Yong
Wang , Peng Sun , Qing Wang , Kathryn Trinkaus , Robert E. Schmidt ,
Robert T. Naismith , Anne H. Cross , Sheng-Kwei SongDifferentiation and
quantification of inflammation, demyelination and axon injury or loss in
multiple sclerosis. Brain 2015
Axon injury/loss,
demyelination and inflammation are the primary pathologies in multiple
sclerosis lesions. Despite the prevailing notion that axon/neuron loss
is the substrate of clinical progression of multiple sclerosis, the
roles that these individual pathological processes play in multiple
sclerosis progression remain to be defined. An imaging modality capable
to effectively detect, differentiate and individually quantify axon
injury/loss, demyelination and inflammation, would not only facilitate
the understanding of the pathophysiology underlying multiple sclerosis
progression, but also the assessment of treatments at the clinical trial
and individual patient levels. In this report, the newly developed
diffusion basis spectrum imaging was used to discriminate and quantify
the underlying pathological components in multiple sclerosis white
matter. Through the multiple-tensor modelling of diffusion weighted
magnetic resonance imaging signals, diffusion basis spectrum imaging
resolves inflammation-associated cellularity and vasogenic oedema in
addition to accounting for partial volume effects resulting from
cerebrospinal fluid contamination, and crossing fibres. Quantitative
histological analysis of autopsied multiple sclerosis spinal cord
specimens supported that diffusion basis spectrum imaging-determined
cellularity, axon and myelin injury metrics closely correlated with
those pathologies identified and quantified by conventional histological
staining. We demonstrated in healthy control subjects that diffusion
basis spectrum imaging rectified inaccurate assessments of diffusion
properties of white matter tracts by diffusion tensor imaging in the
presence of cerebrospinal fluid contamination and/or crossing fibres. In
multiple sclerosis patients, we report that diffusion basis spectrum
imaging quantitatively characterized the distinct pathologies underlying
gadolinium-enhanced lesions, persistent black holes, non-enhanced
lesions and non-black hole lesions, a task yet to be demonstrated by
other neuroimaging approaches. Diffusion basis spectrum imaging-derived
radial diffusivity (myelin integrity marker) and non-restricted
isotropic diffusion fraction (oedema marker) correlated with
magnetization transfer ratio, supporting previous reports that
magnetization transfer ratio is sensitive not only to myelin integrity,
but also to inflammation-associated oedema. Our results suggested that
diffusion basis spectrum imaging-derived quantitative biomarkers are
highly consistent with histology findings and hold promise to accurately
characterize the heterogeneous white matter pathology in multiple
sclerosis patients. Thus, diffusion basis spectrum imaging can
potentially serve as a non-invasive outcome measure to assess treatment
effects on the specific components of underlying pathology targeted by
new multiple sclerosis therapies.
Much
effort is being invested into making MRI measures more specific for the
pathological changes taking place in the course of MS. The more
detailed one can observe what is happening in the brain with/-out
treatment, the better the effects of interventions can be assessed.

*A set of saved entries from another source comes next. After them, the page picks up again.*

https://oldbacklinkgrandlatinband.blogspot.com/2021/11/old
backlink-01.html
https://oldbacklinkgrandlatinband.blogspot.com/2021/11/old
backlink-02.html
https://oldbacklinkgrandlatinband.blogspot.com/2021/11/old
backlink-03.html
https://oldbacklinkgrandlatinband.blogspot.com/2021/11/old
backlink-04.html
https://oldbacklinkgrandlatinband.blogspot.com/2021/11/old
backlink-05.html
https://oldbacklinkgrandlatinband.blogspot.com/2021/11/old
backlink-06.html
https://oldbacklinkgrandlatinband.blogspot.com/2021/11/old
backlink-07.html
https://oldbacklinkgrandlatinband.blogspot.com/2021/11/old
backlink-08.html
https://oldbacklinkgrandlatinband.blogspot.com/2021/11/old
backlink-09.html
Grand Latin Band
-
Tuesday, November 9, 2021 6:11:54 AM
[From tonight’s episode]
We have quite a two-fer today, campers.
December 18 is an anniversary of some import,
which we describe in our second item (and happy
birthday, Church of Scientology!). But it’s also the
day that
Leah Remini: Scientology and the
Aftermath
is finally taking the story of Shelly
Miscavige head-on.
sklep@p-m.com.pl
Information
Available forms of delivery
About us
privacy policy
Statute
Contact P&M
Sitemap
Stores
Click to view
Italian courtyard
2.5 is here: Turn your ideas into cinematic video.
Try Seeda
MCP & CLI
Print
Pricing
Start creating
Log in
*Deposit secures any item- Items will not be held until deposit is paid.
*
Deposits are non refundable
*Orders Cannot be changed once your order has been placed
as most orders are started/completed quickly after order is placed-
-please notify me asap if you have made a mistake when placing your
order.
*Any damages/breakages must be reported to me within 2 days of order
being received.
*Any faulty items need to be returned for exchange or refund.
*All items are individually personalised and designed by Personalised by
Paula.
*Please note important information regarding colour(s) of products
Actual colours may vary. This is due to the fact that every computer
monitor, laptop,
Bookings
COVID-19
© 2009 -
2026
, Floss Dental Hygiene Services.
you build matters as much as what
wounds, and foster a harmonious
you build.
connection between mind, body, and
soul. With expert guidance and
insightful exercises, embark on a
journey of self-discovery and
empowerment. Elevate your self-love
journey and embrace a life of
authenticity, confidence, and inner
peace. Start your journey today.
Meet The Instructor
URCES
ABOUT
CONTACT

Standard MRI is helpful in making a diagnosis of MS, however to detect
specific changes in the tissue, for example, remyelination, one has to
"tweak" the way the MRI signal is being acquired and/or processed. There
are plenty of ways of doing this, and in this paper the directionality
of water diffusion in the brain is used as the basis to predict changes
in specific tissue components (myelin, axons, inflammatory cells, etc).